Try it:
Further down are entries; set down exactly and only the lines from the one with "Page size: 1500x1125." up to and including the one with "List each element's", dropping each picture.

Excerpts from a dataset:
=-=-=-=-=
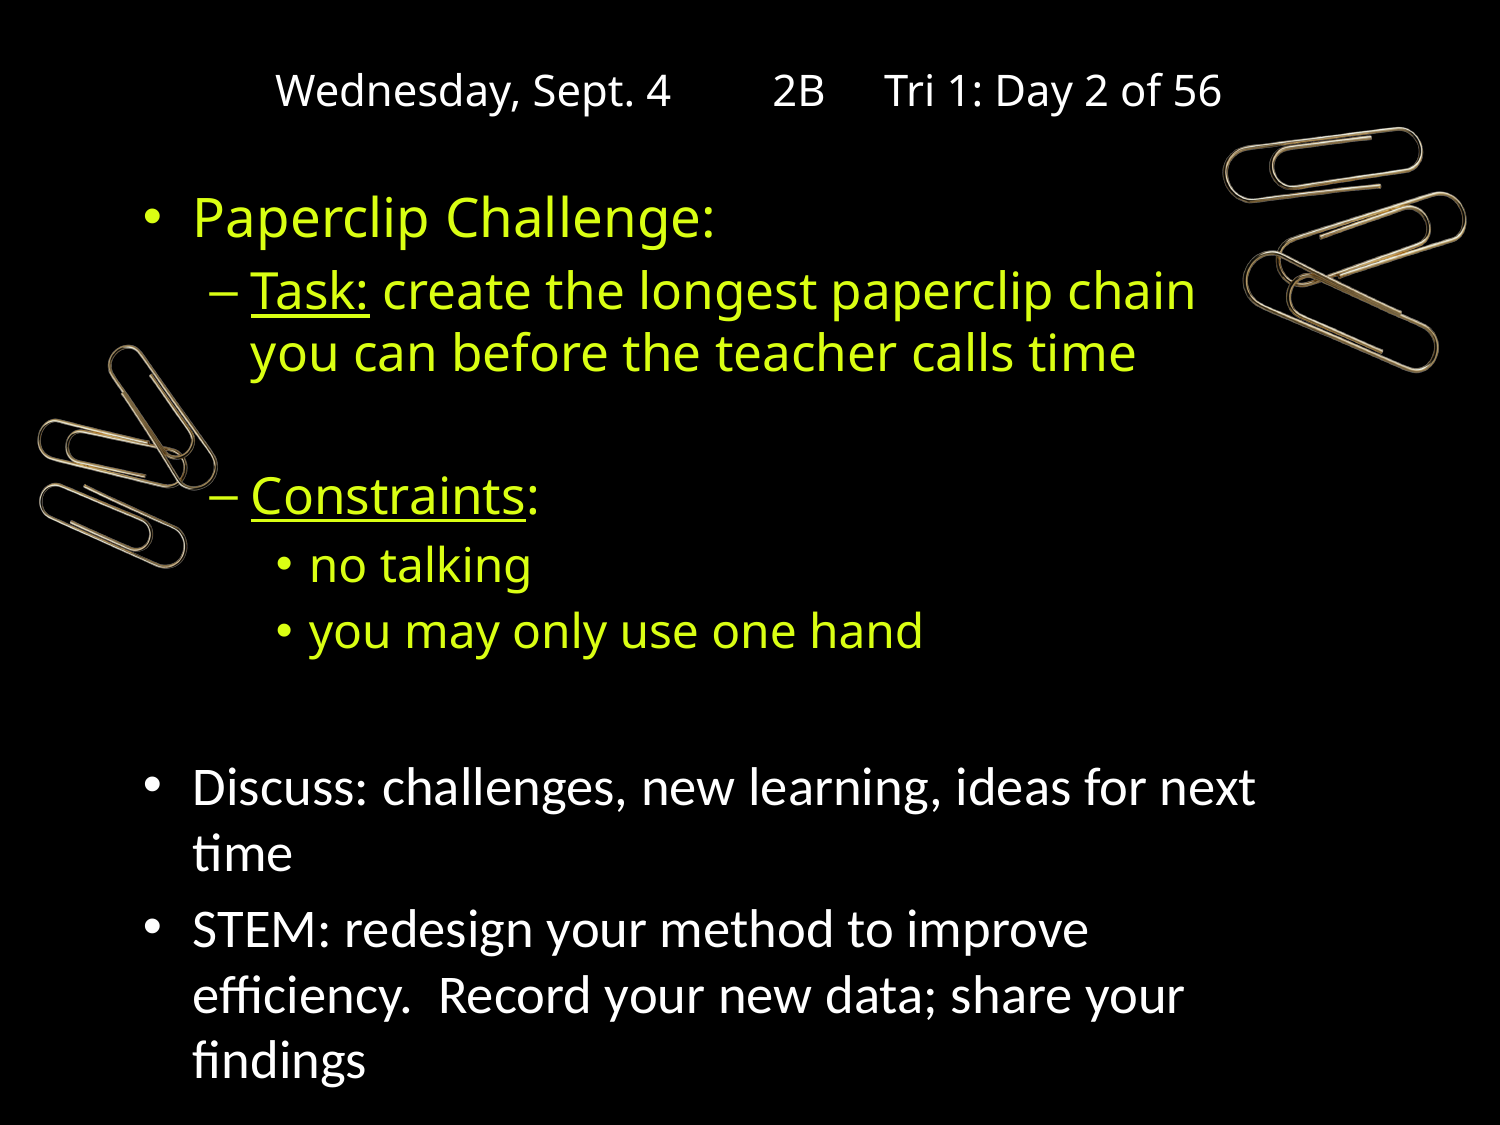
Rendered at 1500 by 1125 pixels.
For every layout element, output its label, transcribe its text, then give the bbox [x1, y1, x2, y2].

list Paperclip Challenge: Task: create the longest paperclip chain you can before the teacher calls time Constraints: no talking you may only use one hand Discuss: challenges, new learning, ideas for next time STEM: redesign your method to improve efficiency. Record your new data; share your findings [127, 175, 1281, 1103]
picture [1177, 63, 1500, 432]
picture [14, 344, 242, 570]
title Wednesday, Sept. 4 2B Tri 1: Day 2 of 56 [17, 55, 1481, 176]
=-=-=-=-=
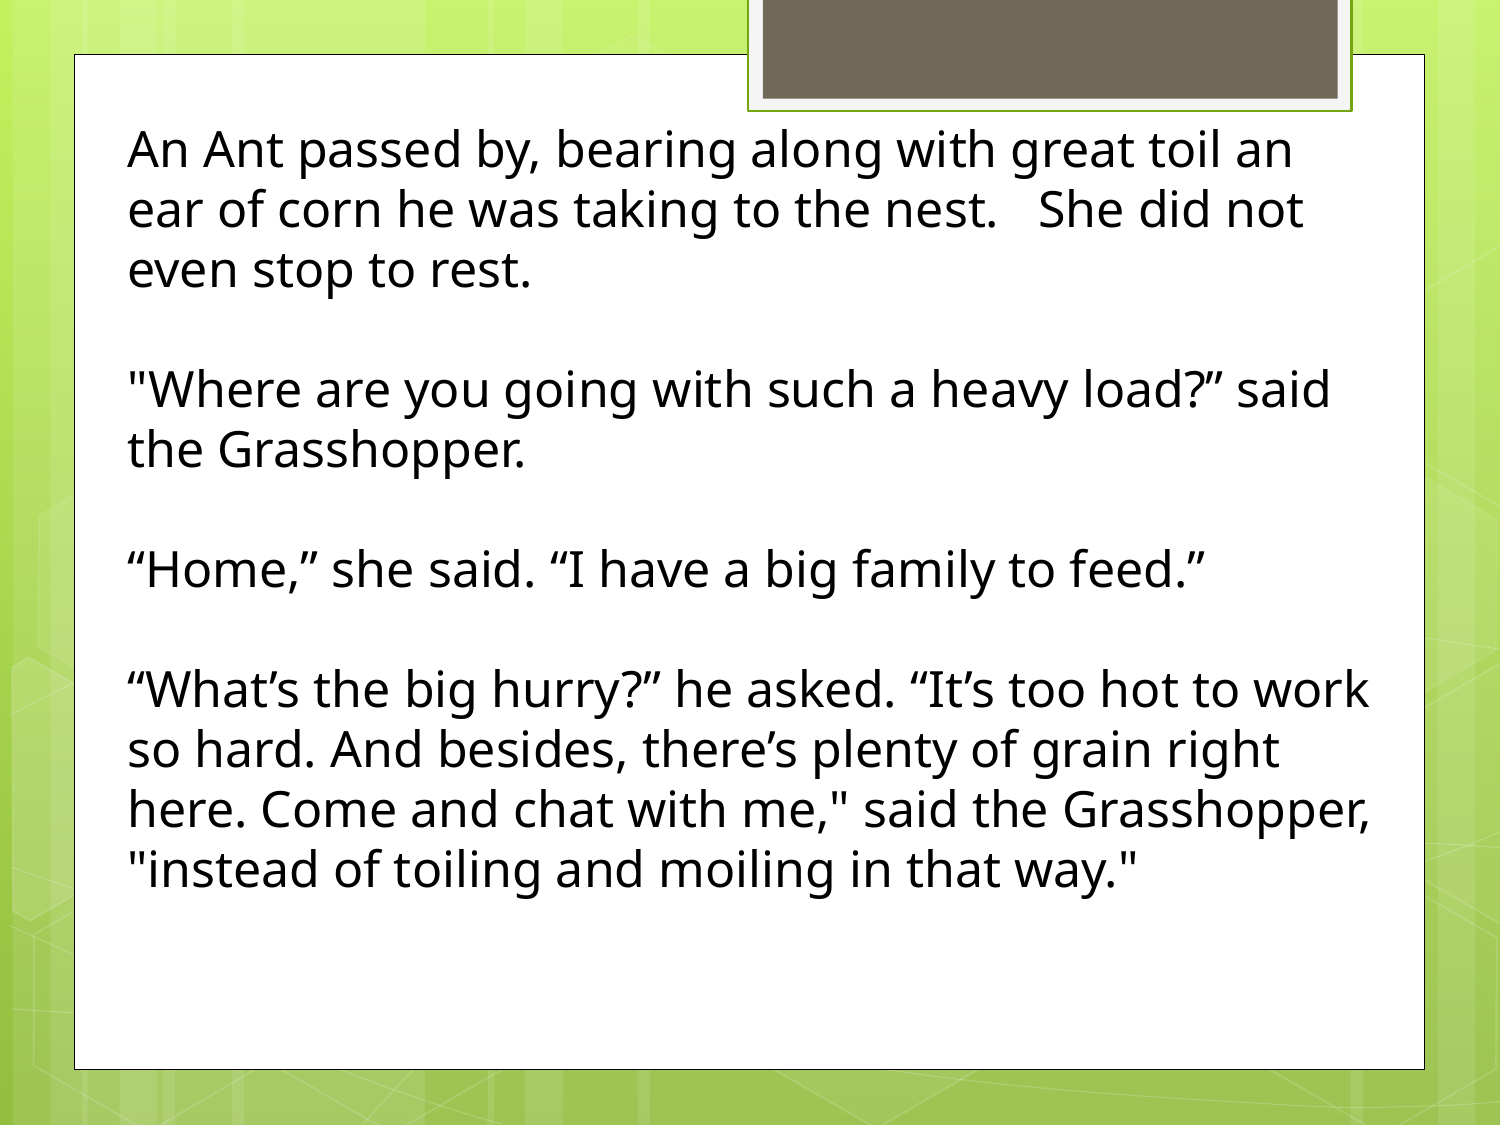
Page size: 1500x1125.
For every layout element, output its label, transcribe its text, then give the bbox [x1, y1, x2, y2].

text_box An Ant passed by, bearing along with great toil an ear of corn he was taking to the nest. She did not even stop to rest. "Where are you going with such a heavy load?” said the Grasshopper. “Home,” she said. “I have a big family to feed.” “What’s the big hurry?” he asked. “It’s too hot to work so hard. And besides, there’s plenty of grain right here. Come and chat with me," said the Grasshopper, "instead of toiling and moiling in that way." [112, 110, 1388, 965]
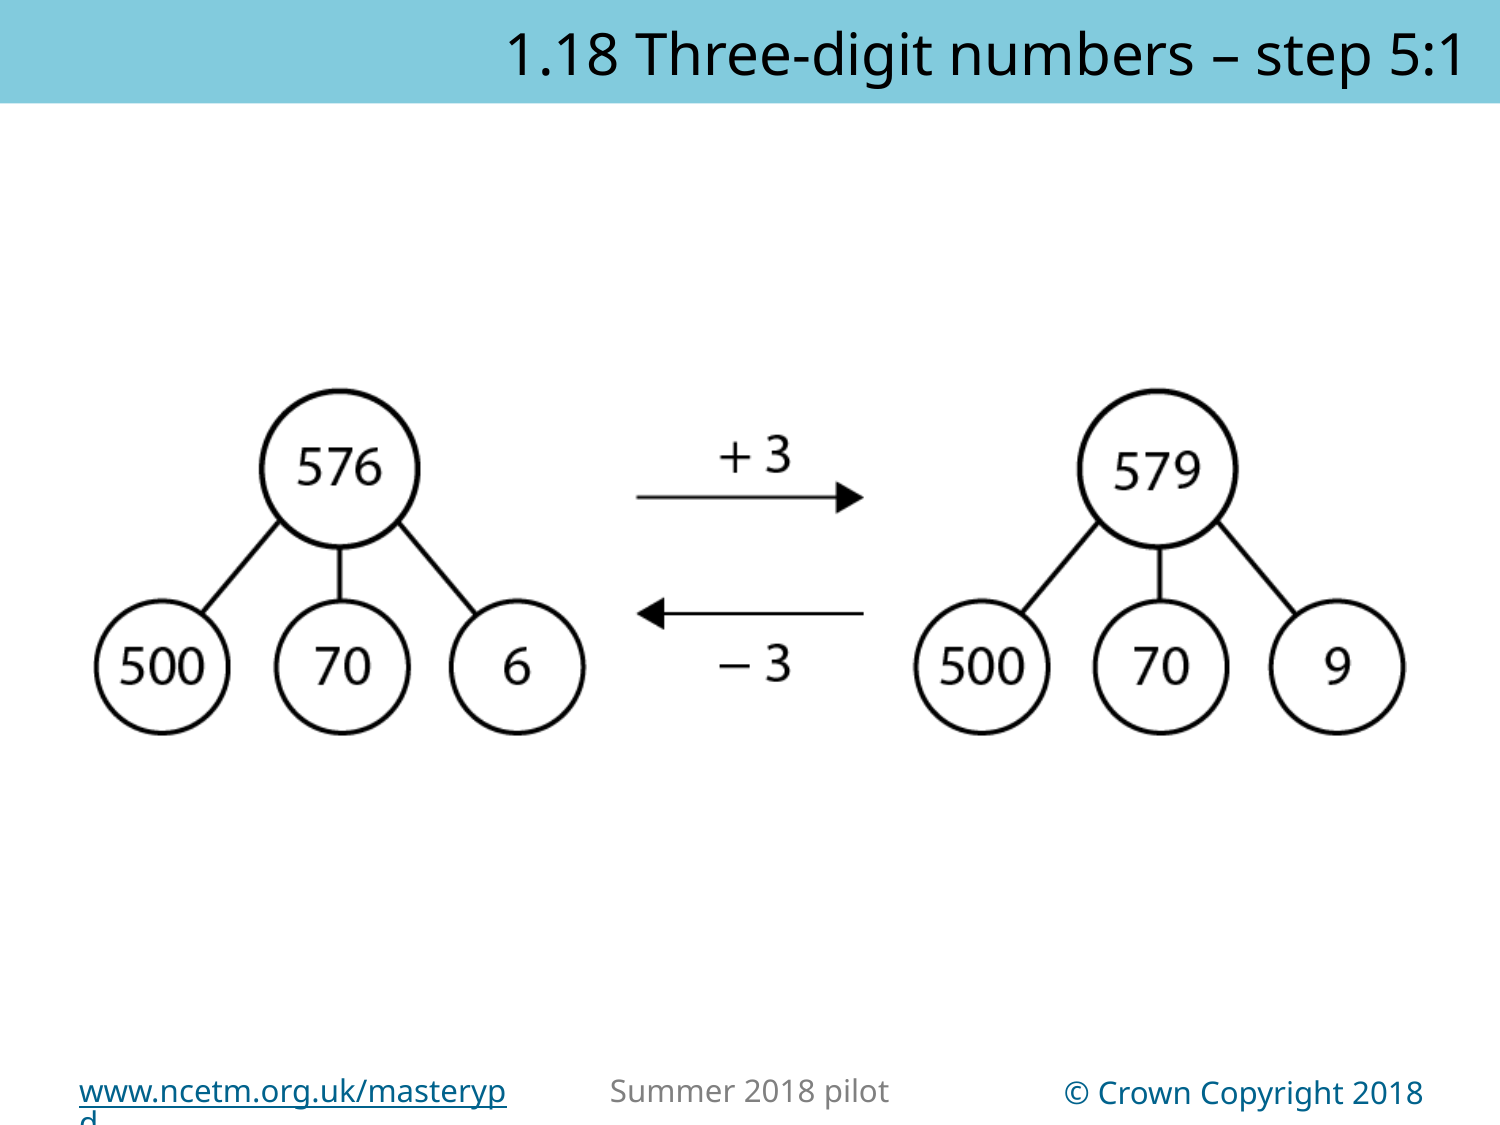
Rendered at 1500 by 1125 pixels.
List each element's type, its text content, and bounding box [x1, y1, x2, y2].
=-=-=-=-=
Expected output:
Page size: 1500x1125.
For every layout element, output its label, transcribe its text, then give the bbox [x1, y1, x2, y2].

text_box An Ant passed by, bearing along with great toil an ear of corn he was taking to the nest. She did not even stop to rest. "Where are you going with such a heavy load?” said the Grasshopper. “Home,” she said. “I have a big family to feed.” “What’s the big hurry?” he asked. “It’s too hot to work so hard. And besides, there’s plenty of grain right here. Come and chat with me," said the Grasshopper, "instead of toiling and moiling in that way." [112, 110, 1388, 965]
Rendered at 1500 by 1125 pixels.
List each element's type, its text content, and bounding box [x1, y1, x2, y2].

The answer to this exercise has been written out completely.